Three unrelated trees or shrubs with large leaves are among the first plants to colonise bare ground created by events such as forest fires and landslides. These trees are found in forest and scrub throughout New Zealand. All three produce fruit that was valued by Māori and early European settlers.
Makomako – wineberry
The long black stems and heart-shaped light green leaves of wineberry (Aristotelia serrata) often form dense thickets in regenerating forest. It has clusters of attractive rose-pink flowers in spring, followed by red or black edible berries in summer.

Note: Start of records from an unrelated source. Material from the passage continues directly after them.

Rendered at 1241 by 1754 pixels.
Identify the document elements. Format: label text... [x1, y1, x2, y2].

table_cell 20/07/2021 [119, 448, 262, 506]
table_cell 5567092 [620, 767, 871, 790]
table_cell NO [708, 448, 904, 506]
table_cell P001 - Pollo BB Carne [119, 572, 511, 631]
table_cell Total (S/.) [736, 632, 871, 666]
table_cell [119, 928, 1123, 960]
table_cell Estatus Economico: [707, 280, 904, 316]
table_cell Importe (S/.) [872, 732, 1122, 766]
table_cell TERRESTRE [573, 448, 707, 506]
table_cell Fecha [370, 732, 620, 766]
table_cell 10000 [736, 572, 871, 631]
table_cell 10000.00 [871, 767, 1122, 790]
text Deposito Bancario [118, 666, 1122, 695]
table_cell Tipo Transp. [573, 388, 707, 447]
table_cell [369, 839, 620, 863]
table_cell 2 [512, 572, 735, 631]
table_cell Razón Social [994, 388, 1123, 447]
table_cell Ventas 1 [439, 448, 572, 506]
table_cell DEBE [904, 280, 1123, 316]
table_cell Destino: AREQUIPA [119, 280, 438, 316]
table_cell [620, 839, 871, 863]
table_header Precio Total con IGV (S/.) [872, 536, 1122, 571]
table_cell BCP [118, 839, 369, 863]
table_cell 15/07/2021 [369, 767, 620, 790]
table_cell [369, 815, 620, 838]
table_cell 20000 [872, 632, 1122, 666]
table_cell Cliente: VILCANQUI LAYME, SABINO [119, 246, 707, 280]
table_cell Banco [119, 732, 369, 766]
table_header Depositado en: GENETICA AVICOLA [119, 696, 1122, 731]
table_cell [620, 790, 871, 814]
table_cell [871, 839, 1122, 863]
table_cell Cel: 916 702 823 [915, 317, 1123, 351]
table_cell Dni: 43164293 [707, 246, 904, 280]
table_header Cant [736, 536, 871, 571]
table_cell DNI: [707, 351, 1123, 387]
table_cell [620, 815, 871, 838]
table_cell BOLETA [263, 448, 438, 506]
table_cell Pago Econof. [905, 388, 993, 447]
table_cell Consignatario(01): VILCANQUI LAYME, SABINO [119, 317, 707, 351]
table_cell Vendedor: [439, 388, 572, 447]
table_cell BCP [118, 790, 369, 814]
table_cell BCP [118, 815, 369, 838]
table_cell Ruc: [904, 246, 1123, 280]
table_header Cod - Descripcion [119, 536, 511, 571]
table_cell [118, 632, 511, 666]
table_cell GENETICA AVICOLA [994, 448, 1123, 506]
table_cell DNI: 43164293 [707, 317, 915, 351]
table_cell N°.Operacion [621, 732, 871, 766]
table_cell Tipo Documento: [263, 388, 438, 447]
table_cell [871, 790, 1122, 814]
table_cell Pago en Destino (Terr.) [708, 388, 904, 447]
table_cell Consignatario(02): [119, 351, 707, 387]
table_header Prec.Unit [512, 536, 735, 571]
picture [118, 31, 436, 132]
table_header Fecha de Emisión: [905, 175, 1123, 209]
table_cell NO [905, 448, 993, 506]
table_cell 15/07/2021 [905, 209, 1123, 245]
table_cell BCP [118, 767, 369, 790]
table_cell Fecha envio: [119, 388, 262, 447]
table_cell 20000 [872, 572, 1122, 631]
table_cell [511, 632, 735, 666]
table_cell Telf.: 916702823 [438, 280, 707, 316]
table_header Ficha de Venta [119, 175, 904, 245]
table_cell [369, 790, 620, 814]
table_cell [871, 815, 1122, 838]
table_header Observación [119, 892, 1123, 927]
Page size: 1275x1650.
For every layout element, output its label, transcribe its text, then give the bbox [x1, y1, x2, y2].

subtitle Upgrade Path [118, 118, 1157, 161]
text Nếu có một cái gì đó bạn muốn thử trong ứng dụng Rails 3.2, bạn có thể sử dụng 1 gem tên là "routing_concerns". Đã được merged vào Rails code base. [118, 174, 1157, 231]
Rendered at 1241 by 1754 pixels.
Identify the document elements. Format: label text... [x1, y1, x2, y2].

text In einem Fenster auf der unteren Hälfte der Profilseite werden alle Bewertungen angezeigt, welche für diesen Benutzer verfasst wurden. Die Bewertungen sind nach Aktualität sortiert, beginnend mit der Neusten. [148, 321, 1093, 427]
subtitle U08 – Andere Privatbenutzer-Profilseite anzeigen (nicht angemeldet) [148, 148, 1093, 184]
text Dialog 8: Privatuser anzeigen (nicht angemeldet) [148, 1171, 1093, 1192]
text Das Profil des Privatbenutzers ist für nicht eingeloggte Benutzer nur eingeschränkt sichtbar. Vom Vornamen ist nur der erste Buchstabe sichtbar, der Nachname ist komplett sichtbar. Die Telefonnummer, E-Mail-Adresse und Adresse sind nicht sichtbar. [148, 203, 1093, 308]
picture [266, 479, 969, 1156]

Māori children used to feast on the berries, which were also squeezed and strained to make a sweet drink.
Groves of tree tutu (Coriaria arborea) can reach eight metres in height on open sites. Their egg-shaped, dark green leaves grow in opposite pairs on fluted stems. Shiny on top and dull underneath, they can look fern-like. During spring and summer tiny flowers, coloured cream to pink, hang from the branches in long clusters. Purple-black fruit form in late summer and autumn.
Both the seeds and sap of tutu are highly poisonous, resulting in many cattle deaths in the early days of European settlement. After removing the poisonous seeds, Māori prepared a drink from the fruit, which they often boiled with a type of seaweed (rimu). The resulting jelly (rehia) was then fermented.
Kōtukutuku – tree fuchsia
Common in regenerating forest and along stream banks, tree fuchsia (Fuchsia excorticata) is easily recognised by its peeling strips of cinnamon-orange bark and its purple-red flowers. These flowers appear in spring, some with bright blue pollen. Fuchsia is deciduous (shedding its leaves annually), which is unusual in New Zealand’s native trees. Some trees survive to a great age, forming gnarled trunks more than a metre across.
The purplish-black berry (kōnini) is sweet and juicy in summer. A favourite of Māori and kererū (New Zealand pigeons), and now possums, it was also used by European settlers to make jam and puddings.